Video from television news helicopters showed firefighters trying to extinguish the flames, but the fire did not appear to spread.

The fire was mostly under control by 7:40 a.m., Mr. Coleman said, but emergency responders from the Newark Fire Department were still at the parking garage fighting hot spots.

The fire did not cause any airport delays, Mr. Coleman said. The parking deck at Terminal C, which exclusively serves travelers flying on United Airlines, was closed.

Brooklyn: A five-alarm warehouse fire

Temperatures were close to zero when firefighters got the call around 3:45 a.m. Thursday about a fire at a Brooklyn warehouse.

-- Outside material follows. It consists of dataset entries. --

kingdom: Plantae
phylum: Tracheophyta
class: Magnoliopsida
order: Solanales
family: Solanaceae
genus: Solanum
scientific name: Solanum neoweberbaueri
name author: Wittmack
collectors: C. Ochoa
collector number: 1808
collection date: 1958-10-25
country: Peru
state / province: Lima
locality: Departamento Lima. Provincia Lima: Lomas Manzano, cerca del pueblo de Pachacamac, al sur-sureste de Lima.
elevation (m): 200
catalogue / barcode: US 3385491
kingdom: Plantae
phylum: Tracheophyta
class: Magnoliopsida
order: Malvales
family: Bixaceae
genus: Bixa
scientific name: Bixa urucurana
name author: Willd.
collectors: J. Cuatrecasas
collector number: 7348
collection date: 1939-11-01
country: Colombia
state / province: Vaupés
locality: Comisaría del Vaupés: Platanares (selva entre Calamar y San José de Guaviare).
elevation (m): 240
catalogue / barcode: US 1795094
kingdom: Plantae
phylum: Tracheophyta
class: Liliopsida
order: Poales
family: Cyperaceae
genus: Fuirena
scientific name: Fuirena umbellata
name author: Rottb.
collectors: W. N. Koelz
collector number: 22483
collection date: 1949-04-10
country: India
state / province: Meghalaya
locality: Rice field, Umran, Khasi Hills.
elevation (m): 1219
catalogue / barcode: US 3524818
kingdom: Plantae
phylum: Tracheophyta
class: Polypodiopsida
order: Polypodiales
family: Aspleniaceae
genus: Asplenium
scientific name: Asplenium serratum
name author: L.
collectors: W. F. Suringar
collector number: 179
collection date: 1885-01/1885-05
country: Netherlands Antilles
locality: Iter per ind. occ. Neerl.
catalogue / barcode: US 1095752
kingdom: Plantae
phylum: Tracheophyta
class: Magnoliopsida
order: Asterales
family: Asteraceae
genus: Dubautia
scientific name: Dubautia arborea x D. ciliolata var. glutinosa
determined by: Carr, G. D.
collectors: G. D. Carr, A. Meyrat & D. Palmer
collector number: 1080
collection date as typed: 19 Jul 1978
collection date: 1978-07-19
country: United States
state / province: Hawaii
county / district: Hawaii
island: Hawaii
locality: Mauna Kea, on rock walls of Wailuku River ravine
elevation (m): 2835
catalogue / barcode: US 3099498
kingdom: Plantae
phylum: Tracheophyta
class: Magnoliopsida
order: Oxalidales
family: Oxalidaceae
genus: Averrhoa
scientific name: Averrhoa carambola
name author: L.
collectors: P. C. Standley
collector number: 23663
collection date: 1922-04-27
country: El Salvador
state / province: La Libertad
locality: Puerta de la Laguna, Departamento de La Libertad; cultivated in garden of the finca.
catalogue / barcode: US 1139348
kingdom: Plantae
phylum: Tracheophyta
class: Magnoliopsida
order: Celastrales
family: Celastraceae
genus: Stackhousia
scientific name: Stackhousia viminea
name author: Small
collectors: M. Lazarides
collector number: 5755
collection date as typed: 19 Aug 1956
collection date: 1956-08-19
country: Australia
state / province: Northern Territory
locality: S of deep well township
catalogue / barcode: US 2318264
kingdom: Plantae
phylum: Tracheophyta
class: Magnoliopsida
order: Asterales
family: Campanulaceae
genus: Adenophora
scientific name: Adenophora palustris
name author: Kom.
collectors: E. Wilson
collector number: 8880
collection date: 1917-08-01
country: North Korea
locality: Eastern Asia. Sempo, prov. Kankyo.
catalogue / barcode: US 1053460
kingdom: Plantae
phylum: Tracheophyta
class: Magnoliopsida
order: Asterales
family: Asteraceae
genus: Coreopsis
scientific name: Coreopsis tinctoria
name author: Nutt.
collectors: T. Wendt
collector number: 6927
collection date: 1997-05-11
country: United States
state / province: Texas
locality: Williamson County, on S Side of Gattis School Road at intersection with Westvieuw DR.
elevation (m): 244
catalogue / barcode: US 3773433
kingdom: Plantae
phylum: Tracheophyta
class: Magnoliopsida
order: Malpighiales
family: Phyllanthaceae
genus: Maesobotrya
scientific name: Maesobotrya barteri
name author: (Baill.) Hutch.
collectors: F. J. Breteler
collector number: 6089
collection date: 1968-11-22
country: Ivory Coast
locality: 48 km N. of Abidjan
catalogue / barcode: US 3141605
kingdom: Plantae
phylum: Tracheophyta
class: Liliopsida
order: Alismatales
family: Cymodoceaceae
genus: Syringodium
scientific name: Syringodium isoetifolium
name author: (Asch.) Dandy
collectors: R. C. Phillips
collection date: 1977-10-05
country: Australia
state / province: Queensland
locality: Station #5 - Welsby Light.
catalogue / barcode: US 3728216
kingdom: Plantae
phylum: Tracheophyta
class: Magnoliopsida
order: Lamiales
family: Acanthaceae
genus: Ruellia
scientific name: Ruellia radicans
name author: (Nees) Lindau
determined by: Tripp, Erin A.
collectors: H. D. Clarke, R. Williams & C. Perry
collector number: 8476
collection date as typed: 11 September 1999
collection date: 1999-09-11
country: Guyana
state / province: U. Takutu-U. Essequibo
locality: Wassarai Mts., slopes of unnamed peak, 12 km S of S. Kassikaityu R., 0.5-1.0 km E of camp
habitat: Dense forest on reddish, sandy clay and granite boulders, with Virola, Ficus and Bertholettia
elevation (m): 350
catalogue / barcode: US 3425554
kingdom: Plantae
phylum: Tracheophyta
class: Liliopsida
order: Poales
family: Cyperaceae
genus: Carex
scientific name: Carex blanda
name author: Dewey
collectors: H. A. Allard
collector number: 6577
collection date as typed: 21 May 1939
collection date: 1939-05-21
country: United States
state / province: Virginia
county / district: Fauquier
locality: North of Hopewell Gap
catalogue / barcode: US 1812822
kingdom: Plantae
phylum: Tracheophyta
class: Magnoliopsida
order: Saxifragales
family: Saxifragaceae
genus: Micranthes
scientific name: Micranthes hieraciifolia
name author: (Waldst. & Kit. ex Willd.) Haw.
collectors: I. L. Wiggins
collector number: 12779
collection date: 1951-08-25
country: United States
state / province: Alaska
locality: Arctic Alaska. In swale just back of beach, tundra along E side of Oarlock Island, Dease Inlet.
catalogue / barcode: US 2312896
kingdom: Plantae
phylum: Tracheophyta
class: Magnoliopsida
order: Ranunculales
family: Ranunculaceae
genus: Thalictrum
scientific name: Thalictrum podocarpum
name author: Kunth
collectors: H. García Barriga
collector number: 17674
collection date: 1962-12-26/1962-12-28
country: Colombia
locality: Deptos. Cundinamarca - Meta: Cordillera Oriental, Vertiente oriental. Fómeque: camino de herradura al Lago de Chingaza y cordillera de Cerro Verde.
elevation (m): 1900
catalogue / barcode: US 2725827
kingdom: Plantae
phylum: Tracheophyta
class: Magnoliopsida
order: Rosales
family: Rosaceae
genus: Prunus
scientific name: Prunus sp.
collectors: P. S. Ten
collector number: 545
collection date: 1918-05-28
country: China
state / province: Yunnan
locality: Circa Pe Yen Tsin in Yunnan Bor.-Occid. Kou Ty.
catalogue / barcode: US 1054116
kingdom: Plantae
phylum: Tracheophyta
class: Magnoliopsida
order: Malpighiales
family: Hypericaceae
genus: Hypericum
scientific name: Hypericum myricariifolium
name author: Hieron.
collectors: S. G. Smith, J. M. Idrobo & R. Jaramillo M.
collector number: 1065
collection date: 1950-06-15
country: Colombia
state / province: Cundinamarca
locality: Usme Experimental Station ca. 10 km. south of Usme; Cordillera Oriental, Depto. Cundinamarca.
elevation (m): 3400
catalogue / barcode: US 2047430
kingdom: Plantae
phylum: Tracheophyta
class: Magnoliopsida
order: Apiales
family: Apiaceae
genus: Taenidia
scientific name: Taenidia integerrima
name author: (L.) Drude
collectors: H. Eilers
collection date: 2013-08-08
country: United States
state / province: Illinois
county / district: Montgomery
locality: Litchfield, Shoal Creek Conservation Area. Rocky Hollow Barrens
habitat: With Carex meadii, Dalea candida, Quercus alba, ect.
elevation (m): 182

Given the weather, firefighters tried to fight the flames from inside the building, Fire Department officials said. But they were later pulled from the building for safety reasons, forcing them outside in the bitter cold.

Nearly 200 firefighters and emergency medical personnel responded to the blaze, the Fire Department said.

Buses were brought in to help keep firefighters warm, ABC 7 reported.

The fire was under control by 10:30 a.m. Photos posted on Twitter by the Fire Department showed icicles hanging off fire trucks and hydrants that were being used to get the fire under control.

The Fire Department said it anticipated that firefighters would remain at the site of the building for much of the day on Thursday.